Anduve los
días pasados por el norte cantábrico español. Visité los pueblos marineros –Laredo,
Santoña, San Vicente…- que se asoman tranquilos al indómito mar, al que miran
desafiantes con sus elegantes paseos marítimos, sus antiguos puertos pesqueros,
sus viejas callejas, con el olor penetrante a sal y a pescado, donde las afanosas manos de las mujeres cosen las
redes que serán instrumento para el sustento de las familias en la lucha diaria
contra el elemento y el precio de las lonjas.
Sus nombres
rememoran hazañas pasadas en la pesca de la ballena, en los caladeros fríos del
Norte, vientos duros y mares encrespadas, en la boga perdida de las antiguas
traineras, sustituidas hoy por satélites, barcos factoría y globalización.
Pero con
sorpresa y admiración, me tropecé también con muchos hombres –jóvenes aún,
curtidos por la sal, el viento y la inclemencia- que lucían los tres aros en la
oreja. Si la costumbre no fuera, como digo, acompañada por la mirada dura y firme, las manos con la piel cuarteada y morena, por los cuerpos fibrosos del arriar
los cabos y trabajar las artes, hubiera
pasado por esnobismo moderno, como traición de costumbres, burda imitación.
Pero los que
amamos la mar, toda la mar, que extasiados con su infinita fuerza y misterio nos sentimos atraídos por su terrible belleza y su transcendencia, sabemos y admiramos, el significado de
esos tres aros en la oreja.
Los tres
cabos. Los tres continentes por estribor, desde la cubierta del barco.

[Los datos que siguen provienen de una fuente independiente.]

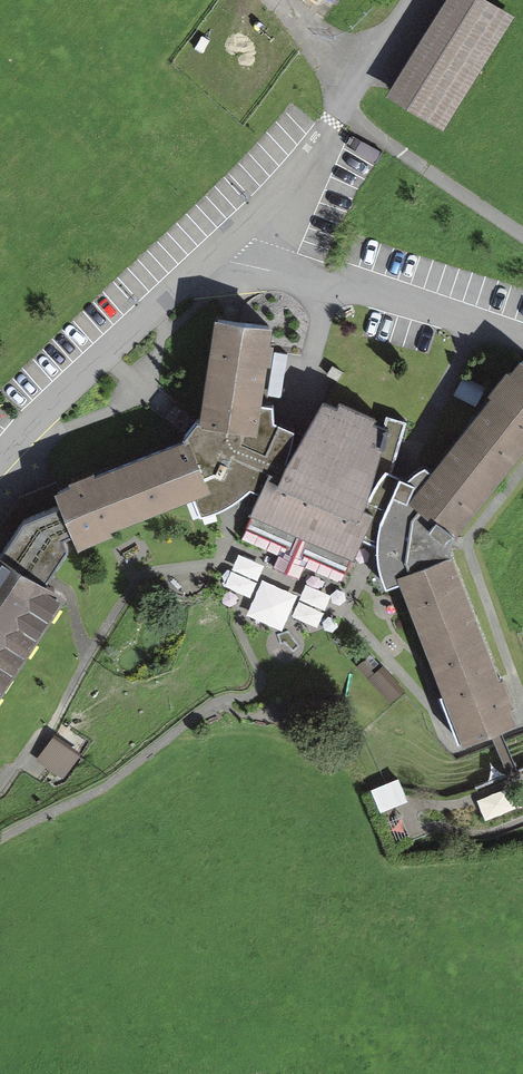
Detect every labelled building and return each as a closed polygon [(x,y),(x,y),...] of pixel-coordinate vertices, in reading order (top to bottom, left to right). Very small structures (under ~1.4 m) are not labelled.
[(388,99),(445,133),(515,18),(486,0),(448,0),(388,99)] [(252,524),(344,567),(360,535),(379,541),(380,561),(388,584),(404,577),(451,560),(453,529),(413,497),(432,474),(424,469),(409,480),(389,472),(404,437),(322,406),(304,438),(273,423),(269,406),(257,404),(268,329),(218,321),(202,422),(188,439),(59,490),(64,505),(74,532),(79,544),(109,533),(106,527),(193,496),(201,514),(218,509),(237,499),(249,487),(264,494),(252,524)] [(413,497),(453,529),(522,442),(522,367),(520,365),(432,474),(413,497)] [(59,596),(41,584),(65,548),(62,538),(74,532),(64,505),(26,523),(2,559),(0,557),(0,686),(59,596)] [(451,560),(404,577),(463,737),(510,719),(451,560)] [(54,736),(36,761),(64,780),(81,755),(54,736)] [(381,809),(407,803),(402,782),(376,788),(381,809)]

Singladuras lejanas. Valentía. Soledad. Mar infinito en el horizonte y atrás,
en la popa.
Los tres grandes cabos: el de Buena Esperanza
al sur del África; el cabo Leeuwin, al sur de Australia y el cabo de Hornos, al sur de América. Superarlos
es una gesta que da derecho a lucir los tres aros, según la tradición marinera.
Antiguamente, los portadores de tales adornos tenían el derecho incluso a
permanecer en pié ante los reyes, y según costumbre inveterada, a orinar contra
el viento en las singladuras.
Por eso, en
mis paseos a la orilla del Cantábrico, humeando mi pipa y sintiendo el bramido
del viento, viendo mecerse los barcos abarloados en los puertos, y cruzar
miradas con tipos así, de mi edad o incluso más jóvenes, no pude dejar de
sentir una honda admiración y un punto de envidia.
A mí, nacido
en la llanura manchega, ese otro océano de viñedos y cereal, pero que llevo el
olor a sal y mar en mis entrañas, que miro el horizonte perderse a diario en el
viejo mar de los romanos, y sueño con derroteros y navegaciones, también me
hubiera gustado lucir los tres aros en la oreja.